Am Ende des Auswahlverfahrens gab es das positive Feedback, dass ich die Stelle als Business Analystin nach meinem Studium sicher habe. Zudem wurde mir angeboten, den Master in Wirtschaftsinformatik berufsbegleitend in Kooperation mit Detecon anzuhängen. Somit wird das Studium finanziert und mit zusätzlichen Urlaubstagen unterstützt. 
Ich wurde schon vorher gefragt, ob ich durch einen Betriebseinsatzortwechsel meine Bachelorthesis bei Detecon schreiben möchte. Das war natürlich eine super Gelegenheit für mich Detecon und den Berateralltag vorab besser kennenzulernen.
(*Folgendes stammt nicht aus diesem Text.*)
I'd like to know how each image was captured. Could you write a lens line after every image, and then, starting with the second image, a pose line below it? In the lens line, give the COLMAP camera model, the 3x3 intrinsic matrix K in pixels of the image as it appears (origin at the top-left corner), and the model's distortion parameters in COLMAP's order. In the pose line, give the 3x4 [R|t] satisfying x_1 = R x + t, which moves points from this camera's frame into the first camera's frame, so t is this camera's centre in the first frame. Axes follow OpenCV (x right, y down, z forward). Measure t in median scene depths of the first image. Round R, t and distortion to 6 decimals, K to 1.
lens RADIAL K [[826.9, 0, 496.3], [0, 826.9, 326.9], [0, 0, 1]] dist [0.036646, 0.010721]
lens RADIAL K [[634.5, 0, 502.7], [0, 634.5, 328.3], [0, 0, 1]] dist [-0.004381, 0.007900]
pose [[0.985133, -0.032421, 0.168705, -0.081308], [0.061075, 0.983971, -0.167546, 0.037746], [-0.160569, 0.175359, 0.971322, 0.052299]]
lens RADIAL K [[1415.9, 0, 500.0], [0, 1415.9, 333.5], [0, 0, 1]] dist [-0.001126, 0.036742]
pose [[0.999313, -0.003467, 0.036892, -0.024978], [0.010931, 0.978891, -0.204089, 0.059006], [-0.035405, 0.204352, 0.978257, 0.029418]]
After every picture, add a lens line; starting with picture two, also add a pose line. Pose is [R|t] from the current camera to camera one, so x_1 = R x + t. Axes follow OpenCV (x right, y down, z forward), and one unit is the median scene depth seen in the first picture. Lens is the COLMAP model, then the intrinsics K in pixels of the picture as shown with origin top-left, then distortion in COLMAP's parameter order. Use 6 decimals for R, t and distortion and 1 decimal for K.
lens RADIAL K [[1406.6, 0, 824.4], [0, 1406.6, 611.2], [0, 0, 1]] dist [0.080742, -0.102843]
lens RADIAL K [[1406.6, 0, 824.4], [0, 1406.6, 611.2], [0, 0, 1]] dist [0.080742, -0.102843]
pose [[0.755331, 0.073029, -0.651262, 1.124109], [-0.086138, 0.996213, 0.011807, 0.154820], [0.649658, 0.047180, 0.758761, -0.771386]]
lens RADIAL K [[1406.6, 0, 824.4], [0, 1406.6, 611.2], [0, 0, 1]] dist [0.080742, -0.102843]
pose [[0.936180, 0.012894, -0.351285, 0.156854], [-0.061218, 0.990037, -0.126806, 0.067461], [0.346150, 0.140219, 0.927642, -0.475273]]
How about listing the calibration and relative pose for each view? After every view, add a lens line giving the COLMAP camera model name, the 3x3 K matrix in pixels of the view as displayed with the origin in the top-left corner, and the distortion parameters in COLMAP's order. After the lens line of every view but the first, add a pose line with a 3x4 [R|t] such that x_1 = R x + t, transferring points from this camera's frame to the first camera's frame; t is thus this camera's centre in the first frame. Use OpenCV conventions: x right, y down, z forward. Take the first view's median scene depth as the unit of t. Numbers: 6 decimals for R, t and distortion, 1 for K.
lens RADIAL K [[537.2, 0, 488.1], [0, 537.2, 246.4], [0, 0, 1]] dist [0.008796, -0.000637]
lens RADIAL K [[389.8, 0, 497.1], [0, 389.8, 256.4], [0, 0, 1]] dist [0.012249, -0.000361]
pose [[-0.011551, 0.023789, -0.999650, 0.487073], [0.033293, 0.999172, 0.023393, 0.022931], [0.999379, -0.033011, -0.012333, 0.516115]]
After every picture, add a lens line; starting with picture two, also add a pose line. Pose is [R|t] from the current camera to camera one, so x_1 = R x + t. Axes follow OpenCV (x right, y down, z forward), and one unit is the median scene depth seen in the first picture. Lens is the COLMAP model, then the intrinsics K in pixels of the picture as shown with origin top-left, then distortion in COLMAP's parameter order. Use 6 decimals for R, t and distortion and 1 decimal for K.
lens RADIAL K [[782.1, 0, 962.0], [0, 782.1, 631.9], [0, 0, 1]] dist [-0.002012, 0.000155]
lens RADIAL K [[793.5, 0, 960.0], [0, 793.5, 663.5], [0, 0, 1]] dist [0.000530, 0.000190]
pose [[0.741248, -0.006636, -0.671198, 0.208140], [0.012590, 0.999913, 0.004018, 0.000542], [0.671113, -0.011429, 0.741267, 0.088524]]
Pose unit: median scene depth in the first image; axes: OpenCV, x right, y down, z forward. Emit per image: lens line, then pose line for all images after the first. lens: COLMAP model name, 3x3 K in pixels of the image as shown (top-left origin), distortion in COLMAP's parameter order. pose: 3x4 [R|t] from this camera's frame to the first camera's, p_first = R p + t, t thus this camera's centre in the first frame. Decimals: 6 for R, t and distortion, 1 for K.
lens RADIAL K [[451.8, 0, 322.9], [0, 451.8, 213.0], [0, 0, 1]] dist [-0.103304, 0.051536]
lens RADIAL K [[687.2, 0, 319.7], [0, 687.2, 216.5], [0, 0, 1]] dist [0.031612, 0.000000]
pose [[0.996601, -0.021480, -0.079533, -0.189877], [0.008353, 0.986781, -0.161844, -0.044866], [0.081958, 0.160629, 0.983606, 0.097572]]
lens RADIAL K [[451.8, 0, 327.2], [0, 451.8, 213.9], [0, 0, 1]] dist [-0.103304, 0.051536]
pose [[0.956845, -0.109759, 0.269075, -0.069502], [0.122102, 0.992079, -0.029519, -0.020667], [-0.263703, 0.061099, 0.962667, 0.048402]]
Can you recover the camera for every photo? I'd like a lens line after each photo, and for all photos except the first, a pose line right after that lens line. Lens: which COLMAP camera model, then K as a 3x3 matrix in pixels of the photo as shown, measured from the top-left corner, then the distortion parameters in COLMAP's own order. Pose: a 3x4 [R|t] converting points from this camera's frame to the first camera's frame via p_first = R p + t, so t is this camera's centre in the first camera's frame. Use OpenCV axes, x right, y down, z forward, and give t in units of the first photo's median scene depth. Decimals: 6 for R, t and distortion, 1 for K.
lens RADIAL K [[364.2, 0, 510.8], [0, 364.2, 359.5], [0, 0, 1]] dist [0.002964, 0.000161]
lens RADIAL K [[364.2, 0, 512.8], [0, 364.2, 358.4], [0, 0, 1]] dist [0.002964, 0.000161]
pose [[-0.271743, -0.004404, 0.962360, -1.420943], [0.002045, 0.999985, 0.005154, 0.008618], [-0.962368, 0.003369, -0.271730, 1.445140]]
Somit bin ich im April 2016 zur Detecon gewechselt und habe meine Thesis geschrieben. Nach Beendigung meines Studiums, begann ich als Business Analystin zu arbeiten. 

Wie sah dein Einstieg bei der Detecon aus?

Am Anfang jedes Einstiegsmonates findet ein Onboarding-Tag statt. An diesem Tag erhält jeder neue Mitarbeiter Laptop und Handy sowie allgemeine Informationen zu den wichtigsten Tools der Detecon. Neben dem Personal Development Leader, wird jedem Consultant am Anfang einen Buddy mit ähnlicher Karrierestufe als Ansprechpartner zugeteilt. Mit diesem verbringt man den restlichen Onboarding-Tag und hat die Möglichkeit, weitere Kontakte zu knüpfen.

Wieso hast du dich für eine Beratungsfirma, speziell für Detecon, entschieden? 

Da ich gerne abwechslungsreich arbeiten möchte, bietet Detecon eine gute Option. Es ist ein eigenständiges Unternehmen, aber als eine Tochtergesellschaft der Telekom kann man alle Vorteile nutzen, die ein Großkonzern zu bieten hat. Zudem bietet Detecon die Möglichkeit, im Laufe der Karriere seine internationalen Handlungskompetenzen zu schärfen. Der hohe Reiseanteil hat mich persönlich sehr angesprochen, da ich flexibel bin und reisen möchte. Die abwechslungsreiche Projektarbeit habe ich mir besonders spannend vorgestellt. Durch die wechselnden Projekte entstehen neue Herausforderungen und Aufgaben, an denen man wächst und Erfahrungen sammelt. 
Neben der Projektarbeit zählen noch weitere Dimensionen in die persönliche Zielerreichung hinein. Hierzu zählen: die People-, Knowledge- und etwas später dazu kommend, die Client-Dimension. Dieses Modell bietet die Möglichkeit, sich über die Projekt-Dimension hinaus, weiter- und fortzubilden. Zudem kann man auf diese Weise seine Fokusthemen über das Projekt hinaus tiefer erforschen und bearbeiten. 
Darüber hinaus bietet Detecon viele unterschiedliche Trainingprogramme. So bekommt man die Möglichkeit den SCRUM-Master zu absolvieren oder lernt mit Hilfe des Consulting-Instrument-Trainings, besser im Berateralltag zurechtzukommen. 
Ein weiterer Pluspunkt, den ich allerdings erst nach Einstieg bei Detecon kennengelernt habe, ist das angenehme Arbeitsklima. Detecon orientiert sich an dem Konzept „Future Work“. Im headquarters in Köln gibt es sog. „creatives spaces“ und offene Arbeitsräume, sodass man mit den Kollegen ins Gespräch kommen kann. Ebenfalls gibt es die Möglichkeit, flexibel von zu Hause zu arbeiten, wenn es das Projekt zulässt. 

Wie geht es nun für dich weiter? 

Da ich direkt nach dem Bachelor mit dem berufsbegleitenden Masterstudium begonnen habe, steht erstmal eine erfolgreiche Beendigung des Masters in eineinhalb Jahren im Vordergrund. Als Consultant weiß man nie, wo es als Nächstes hingeht. Ein Wunsch von mir wäre es, eine Zeit lang im Ausland zu arbeiten, um andere Arbeitsweisen und Sitten kennenzulernen.